Without interrupting his unconscious litany, Uncle Hobart grabbed the gear-stick and slammed the car into reverse gear. A strange, screaming, thumping, sort of sound issued from the engine compartment and I ducked as the bonnet shot high into the air, quickly followed by bits and pieces of the engine: pistons, tappets, valves and big-ends: filters, shafts, cogs and pulley-wheels, all cascading heavenwards in a shower of iridescent alloy. The road behind us was soon strewn with thousands of pieces of hot bouncing metal and the front tyres of the police car burst as it ran over the jagged pieces, the driver swerving from side to side in a desperate struggle to regain control. But the police car clipped the curb, flipping over to slide along behind us on its roof, adding to the display, showering sparks and pieces of bodywork in all directions.

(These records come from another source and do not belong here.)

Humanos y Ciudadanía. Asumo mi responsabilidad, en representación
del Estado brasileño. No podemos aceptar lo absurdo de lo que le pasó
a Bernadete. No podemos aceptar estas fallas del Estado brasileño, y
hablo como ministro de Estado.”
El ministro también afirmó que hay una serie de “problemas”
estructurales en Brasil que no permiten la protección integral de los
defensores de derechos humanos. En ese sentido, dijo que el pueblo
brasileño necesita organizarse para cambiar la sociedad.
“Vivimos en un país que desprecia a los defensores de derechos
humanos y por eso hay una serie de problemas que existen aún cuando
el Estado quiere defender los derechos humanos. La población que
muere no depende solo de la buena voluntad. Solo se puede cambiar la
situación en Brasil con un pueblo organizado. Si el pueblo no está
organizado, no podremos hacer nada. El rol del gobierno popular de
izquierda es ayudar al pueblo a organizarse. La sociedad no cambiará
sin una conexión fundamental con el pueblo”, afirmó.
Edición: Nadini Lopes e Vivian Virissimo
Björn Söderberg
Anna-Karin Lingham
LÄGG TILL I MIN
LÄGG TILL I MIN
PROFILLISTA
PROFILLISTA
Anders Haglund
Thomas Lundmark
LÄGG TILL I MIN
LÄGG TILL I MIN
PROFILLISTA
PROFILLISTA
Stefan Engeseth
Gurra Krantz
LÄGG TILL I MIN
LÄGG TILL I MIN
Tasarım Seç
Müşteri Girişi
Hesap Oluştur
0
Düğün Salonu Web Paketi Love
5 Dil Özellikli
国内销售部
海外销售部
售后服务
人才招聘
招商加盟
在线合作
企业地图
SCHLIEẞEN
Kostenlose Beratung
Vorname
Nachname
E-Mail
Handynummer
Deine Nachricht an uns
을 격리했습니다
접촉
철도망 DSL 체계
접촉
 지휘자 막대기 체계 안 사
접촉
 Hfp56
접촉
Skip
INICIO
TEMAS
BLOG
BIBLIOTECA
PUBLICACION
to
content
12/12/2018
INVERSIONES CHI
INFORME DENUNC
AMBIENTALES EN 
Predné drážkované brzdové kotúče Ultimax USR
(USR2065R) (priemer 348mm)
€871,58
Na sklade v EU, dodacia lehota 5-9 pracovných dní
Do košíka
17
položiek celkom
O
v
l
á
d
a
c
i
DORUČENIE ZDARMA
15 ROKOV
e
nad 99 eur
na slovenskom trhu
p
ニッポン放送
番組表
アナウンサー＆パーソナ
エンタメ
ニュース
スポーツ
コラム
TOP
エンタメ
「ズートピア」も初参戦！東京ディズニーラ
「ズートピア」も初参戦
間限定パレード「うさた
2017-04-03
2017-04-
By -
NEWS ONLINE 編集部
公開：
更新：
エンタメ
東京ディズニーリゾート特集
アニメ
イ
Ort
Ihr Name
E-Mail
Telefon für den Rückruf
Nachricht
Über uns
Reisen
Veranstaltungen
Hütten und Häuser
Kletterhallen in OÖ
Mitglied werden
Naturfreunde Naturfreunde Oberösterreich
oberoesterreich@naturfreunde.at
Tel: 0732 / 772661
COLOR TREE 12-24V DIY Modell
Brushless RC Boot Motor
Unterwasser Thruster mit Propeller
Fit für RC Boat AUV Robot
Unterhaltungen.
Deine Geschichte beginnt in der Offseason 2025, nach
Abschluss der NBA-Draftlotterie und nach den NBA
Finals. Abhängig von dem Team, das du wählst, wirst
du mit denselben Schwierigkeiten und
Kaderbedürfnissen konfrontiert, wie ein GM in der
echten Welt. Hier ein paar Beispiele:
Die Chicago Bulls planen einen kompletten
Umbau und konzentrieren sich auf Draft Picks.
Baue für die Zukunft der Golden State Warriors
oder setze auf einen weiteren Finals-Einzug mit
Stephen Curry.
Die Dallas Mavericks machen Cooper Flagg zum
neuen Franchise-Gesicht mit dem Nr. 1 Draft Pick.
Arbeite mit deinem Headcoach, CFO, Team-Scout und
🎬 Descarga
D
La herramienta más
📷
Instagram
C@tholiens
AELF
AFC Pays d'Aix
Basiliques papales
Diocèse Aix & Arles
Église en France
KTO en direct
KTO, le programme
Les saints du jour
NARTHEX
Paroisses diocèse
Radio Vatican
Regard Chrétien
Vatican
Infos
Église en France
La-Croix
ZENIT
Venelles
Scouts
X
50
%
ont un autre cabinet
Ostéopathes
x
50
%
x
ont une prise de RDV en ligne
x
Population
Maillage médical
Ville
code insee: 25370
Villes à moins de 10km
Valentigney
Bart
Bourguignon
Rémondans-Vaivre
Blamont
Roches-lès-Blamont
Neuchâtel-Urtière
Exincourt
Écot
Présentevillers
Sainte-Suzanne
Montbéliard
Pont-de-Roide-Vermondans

I tore my attention away from the carnage behind us as Uncle Hobart gasped, immediately wishing I hadn't. We were fast approaching a level crossing, and the gates were closed. Hurtling along the railway track from our left was a very large Inter-City train and it didn't take Einstein's mathematics to work out that both the train and ourselves were about to enter the same time/space continuum. As my testicles burrowed upwards into my intestines, my mouth worked frantically but no matter how hard I tried, I was unable to make it work. Then there was an ear splitting crack from beneath the car as the prop shaft broke away from the gearbox, the front end dropping onto the road, where, amid a shower of flying tarmac, the shaft, acting like a vaulter's pole, flipped us high into the air. As the train thundered onto the level crossing, we sailed over the gates, crashing onto the roof of a passing carriage. The impact shot Uncle Hobart's dentures straight through the windscreen and my glasses off the end of my nose.

 

It took a few seconds before either of us could speak. I stared at Uncle Hobart and he stared at me. We were both trembling. "You alright?" I whispered, not sure whether I was dead or alive. He nodded, working his toothless gums together. I gazed out of the window at the passing scenery. "Where do you think we're going?" I asked in a shaky voice.

"Inverneth, " he lisped.

"Wonder what Scotland's like at this time of year?" I muttered.

Pursing his lips, Uncle Hobart shrugged, then pulled a can of beer from his pocket. As he took his first shaky sip, I struggled out of my trousers, winding down my window to dispel the smell.